Die größte Kabaretteshow läuft zur Zeit im AudiMax. Tausend Leute drin, und noch mal Tausend, die rein wollen. So geschehen vor ein paar Tagen. Heimische Kabarettritter lasen die «Abhörprotokolle» des ehemaligen Finanzministers Grasser. Gespräche mit «Freunderln», wie das korrekt ösi-like heißt. Ein Wegschmeißer. Aber volle Wäsche.

Das Telefongequatsche eines Ex-Finanzministers, gegen den die Staatsanwalt sämtliche Untersuchungen laufen hat. Außer vielleicht einer Darmspiegelung. Aber wird sind ja auf postitiv getrimmt. Er hat niemanden mißbraucht. Sexuell, zumindest. Dafür gehört ihm ein lautes: Bravo!

Das deutsche Talkfernsehen lädt ihn immer wieder gerne ein. Ich glaube, als Experten. Oder vielleicht, weil er so schön gefönte Haare hat. Deswegen sollte er hier auch Bundeskanzler werden. Nie hatte ein Kanzler besser gelegtes Haupthaar.

Aber sehen wir’s positiv: Solange er und seine Strauchdiebfreunde und die vereinten Buschklepper damit beschäftigt waren in die Staatskasse zu langen, Millionengagen für nichts lukrierten, taten sie nichts schlimmeres. Zum Beispiel, Tiere schützen, Bauskandale aufdecken, Waffen an den Iran verkaufen.

Österreich ist das positive Land, in dem man den Unterschied zwischen illegal und illegitim nicht so richtig kennt. Auch der positive SPÖ Ex-Bundeskanzler. Er ist inzwischen zum Berater des Despoten aus Kasachstan avanciert. Das ist vollkommen legal.

Wie sein Freund der Gerd. Bei dem man sich immer fragt, ist er nun Frau Putin oder Herr Putin, der gerade in einem Werbestreifen für Wodka, einen Heterosexuellen spielt.

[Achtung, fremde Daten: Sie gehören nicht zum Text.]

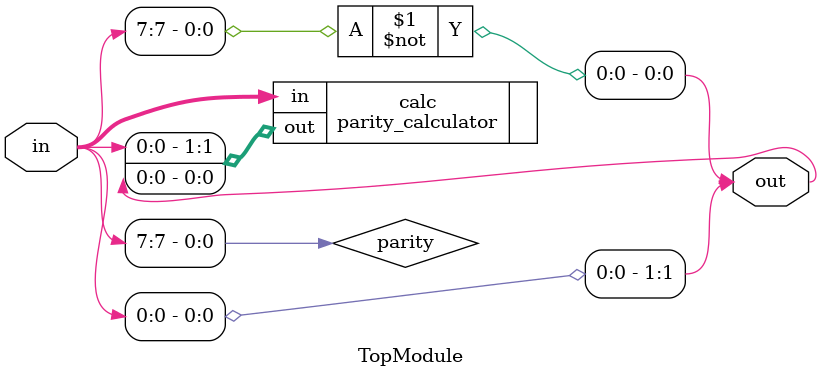
<source format=sv>

module TopModule (
    input [7:0] in, // Input byte to calculate parity for
    output [1:0] out // Output byte containing the calculated parity bit
);

    wire parity;
    parity_calculator calc(
        .in(in),
        .out(out)
    );

    assign out[1] = in[0]; // Most significant bit of output is data bit from input
    assign out[0]  = ~in[7]; // Least significant bit of output is parity bit
    assign parity = !~in[7];

endmodule

// VERILOG-EVAL: errant inclusion of module definition

</source>
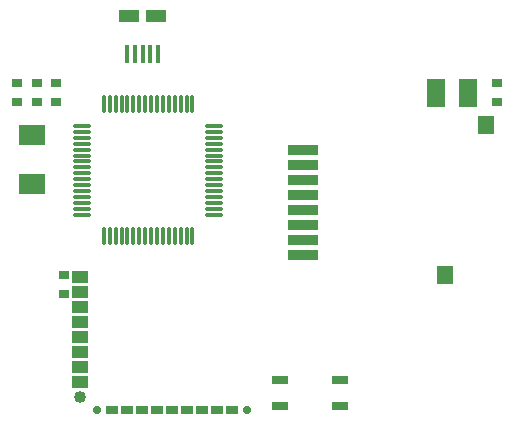
<source format=gtp>
%FSLAX25Y25*%
%MOIN*%
G70*
G01*
G75*
G04 Layer_Color=8421504*
%ADD10R,0.05200X0.06000*%
%ADD11R,0.10000X0.03600*%
%ADD12C,0.02800*%
%ADD13R,0.04000X0.02800*%
%ADD14R,0.05400X0.04000*%
%ADD15C,0.04000*%
%ADD16R,0.06000X0.09600*%
%ADD17R,0.09000X0.07000*%
%ADD18R,0.03400X0.02800*%
%ADD19O,0.06496X0.01181*%
%ADD20O,0.01181X0.06496*%
%ADD21R,0.02756X0.00394*%
%ADD22R,0.05512X0.03150*%
%ADD23R,0.01575X0.06400*%
%ADD24R,0.07000X0.04000*%
%ADD25C,0.02400*%
%ADD26C,0.01000*%
%ADD27C,0.00600*%
%ADD28C,0.01400*%
%ADD29C,0.02000*%
%ADD30C,0.01200*%
%ADD31C,0.01600*%
%ADD32C,0.03000*%
%ADD33R,0.05000X0.05000*%
%ADD34R,0.05000X0.05000*%
%ADD35C,0.13780*%
%ADD36C,0.02756*%
%ADD37O,0.04000X0.07000*%
%ADD38O,0.04000X0.05000*%
%ADD39C,0.02400*%
%ADD40C,0.00400*%
%ADD41R,0.07200X0.08600*%
%ADD42R,0.01000X0.05000*%
%ADD43R,0.05600X0.04800*%
%ADD44R,0.06200X0.02800*%
%ADD45R,0.08600X0.04800*%
%ADD46R,0.05600X0.06200*%
%ADD47R,0.03600X0.04400*%
%ADD48R,0.04400X0.03600*%
%ADD49R,0.02800X0.03400*%
G04:AMPARAMS|DCode=50|XSize=37.4mil|YSize=94.49mil|CornerRadius=9.35mil|HoleSize=0mil|Usage=FLASHONLY|Rotation=270.000|XOffset=0mil|YOffset=0mil|HoleType=Round|Shape=RoundedRectangle|*
%AMROUNDEDRECTD50*
21,1,0.03740,0.07579,0,0,270.0*
21,1,0.01870,0.09449,0,0,270.0*
1,1,0.01870,-0.03789,-0.00935*
1,1,0.01870,-0.03789,0.00935*
1,1,0.01870,0.03789,0.00935*
1,1,0.01870,0.03789,-0.00935*
%
%ADD50ROUNDEDRECTD50*%
G04:AMPARAMS|DCode=51|XSize=157.48mil|YSize=94.49mil|CornerRadius=23.62mil|HoleSize=0mil|Usage=FLASHONLY|Rotation=270.000|XOffset=0mil|YOffset=0mil|HoleType=Round|Shape=RoundedRectangle|*
%AMROUNDEDRECTD51*
21,1,0.15748,0.04724,0,0,270.0*
21,1,0.11024,0.09449,0,0,270.0*
1,1,0.04724,-0.02362,-0.05512*
1,1,0.04724,-0.02362,0.05512*
1,1,0.04724,0.02362,0.05512*
1,1,0.04724,0.02362,-0.05512*
%
%ADD51ROUNDEDRECTD51*%
%ADD52C,0.04500*%
%ADD53C,0.03800*%
%ADD54C,0.03000*%
%ADD55C,0.01900*%
%ADD56C,0.02362*%
%ADD57C,0.00800*%
%ADD58C,0.00787*%
%ADD59C,0.00022*%
%ADD60C,0.00500*%
%ADD61R,0.08500X0.02200*%
%ADD62R,0.03400X0.00600*%
D10*
X180178Y46598D02*
D03*
X193678Y96598D02*
D03*
D11*
X132678Y88358D02*
D03*
Y83358D02*
D03*
Y78357D02*
D03*
Y73357D02*
D03*
Y68357D02*
D03*
Y63358D02*
D03*
Y58358D02*
D03*
Y53357D02*
D03*
D12*
X113878Y1798D02*
D03*
X63878D02*
D03*
D13*
X108878D02*
D03*
X103878D02*
D03*
X98878D02*
D03*
X93878D02*
D03*
X88878D02*
D03*
X83878D02*
D03*
X68878D02*
D03*
X78878D02*
D03*
X73878D02*
D03*
D14*
X58278Y46098D02*
D03*
Y41098D02*
D03*
Y36098D02*
D03*
Y31098D02*
D03*
Y26098D02*
D03*
Y21098D02*
D03*
Y16098D02*
D03*
Y11098D02*
D03*
D15*
Y6098D02*
D03*
D16*
X177178Y107398D02*
D03*
X187578D02*
D03*
D17*
X42478Y93298D02*
D03*
Y77098D02*
D03*
D18*
X52878Y46798D02*
D03*
Y40398D02*
D03*
X197378Y110798D02*
D03*
Y104398D02*
D03*
X37478Y104198D02*
D03*
Y110598D02*
D03*
X43878Y104198D02*
D03*
Y110598D02*
D03*
X50278D02*
D03*
Y104198D02*
D03*
D19*
X59129Y96361D02*
D03*
Y94393D02*
D03*
Y92424D02*
D03*
Y90456D02*
D03*
Y88487D02*
D03*
Y86519D02*
D03*
Y84550D02*
D03*
Y82582D02*
D03*
Y80613D02*
D03*
Y78645D02*
D03*
Y76676D02*
D03*
Y74708D02*
D03*
Y72739D02*
D03*
Y70771D02*
D03*
Y68802D02*
D03*
Y66834D02*
D03*
X103027D02*
D03*
Y68802D02*
D03*
Y70771D02*
D03*
Y72739D02*
D03*
Y74708D02*
D03*
Y76676D02*
D03*
Y78645D02*
D03*
Y80613D02*
D03*
Y82582D02*
D03*
Y84550D02*
D03*
Y86519D02*
D03*
Y88487D02*
D03*
Y90456D02*
D03*
Y92424D02*
D03*
Y94393D02*
D03*
Y96361D02*
D03*
D20*
X66314Y59649D02*
D03*
X68283D02*
D03*
X70251D02*
D03*
X72220D02*
D03*
X74188D02*
D03*
X76157D02*
D03*
X78125D02*
D03*
X80094D02*
D03*
X82062D02*
D03*
X84031D02*
D03*
X85999D02*
D03*
X87968D02*
D03*
X89936D02*
D03*
X91905D02*
D03*
X93873D02*
D03*
X95842D02*
D03*
Y103547D02*
D03*
X93873D02*
D03*
X91905D02*
D03*
X89936D02*
D03*
X87968D02*
D03*
X85999D02*
D03*
X84031D02*
D03*
X82062D02*
D03*
X80094D02*
D03*
X78125D02*
D03*
X76157D02*
D03*
X74188D02*
D03*
X72220D02*
D03*
X70251D02*
D03*
X68283D02*
D03*
X66314D02*
D03*
D21*
X143978Y798D02*
D03*
D22*
X124878Y3188D02*
D03*
X144878D02*
D03*
X124878Y11607D02*
D03*
X144878D02*
D03*
D23*
X84396Y120498D02*
D03*
X81837D02*
D03*
X79278Y120498D02*
D03*
X76719Y120498D02*
D03*
X74160D02*
D03*
D24*
X83778Y132998D02*
D03*
X74778D02*
D03*
M02*

</source>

Ich finde, um einen kleinen Wermutstropfen in diesen positiven Drink einfließen zu lassen: Wenigstens im deutschen Fernsehen möcht ich die Fönfrisur nicht mehr anschauen müssen. Bitte, liebe Deutsche, bitte.

Positives Schreiben lll.

Vor zwei Tagen erhielt ich eine Mail, in der ich aufgefordert wurde Patrice Lumumbas zu gedenken, der vor 40 Jahren, unter Beteiligung des CIA und der belgischen Regierung umgebracht wurde. Das tat ich. Ich gedachte seiner, und sah mich ein wenig bei Wikipedia um. Falls ihr nicht wisst, wer Lumumba ist, tut’s ihn «wiken», dann wisst ihr’s.

Jeder Tag, ein Gedenktag. Soviel Tod in dieser Welt. Aber positiv!

Ich habe meinen Kalender vor mir liegen. Er heißt: «The Beat Goes on» (Kalendarium toter Musiker). Sieht aus wie ein Kirchengesangsbuch. Und darin sind die Todestage unserer Musikhelden verzeichnet. Jeden Tag. Mindestens einer.

Heute gedenken wir Carl Perkins (1932-1998) und Wilson Picketts (1941- 2006).

Ich möchte euch nicht vorenthalten, was die Herausgeber-Jungs von der Edition Observatör Berlin (www.tbgo.de) zu Wilson Pickett angemerkt haben: » W.P. ist einer der populärsten amerikanischen Soulsänger… er hat getrunken, gekokst, sich geprügelt, im Suff Leute überfahren und letzlich ’nen Herzinfarkt bekommen.»

Wenn das keine positive Lebensführung ist, was dann?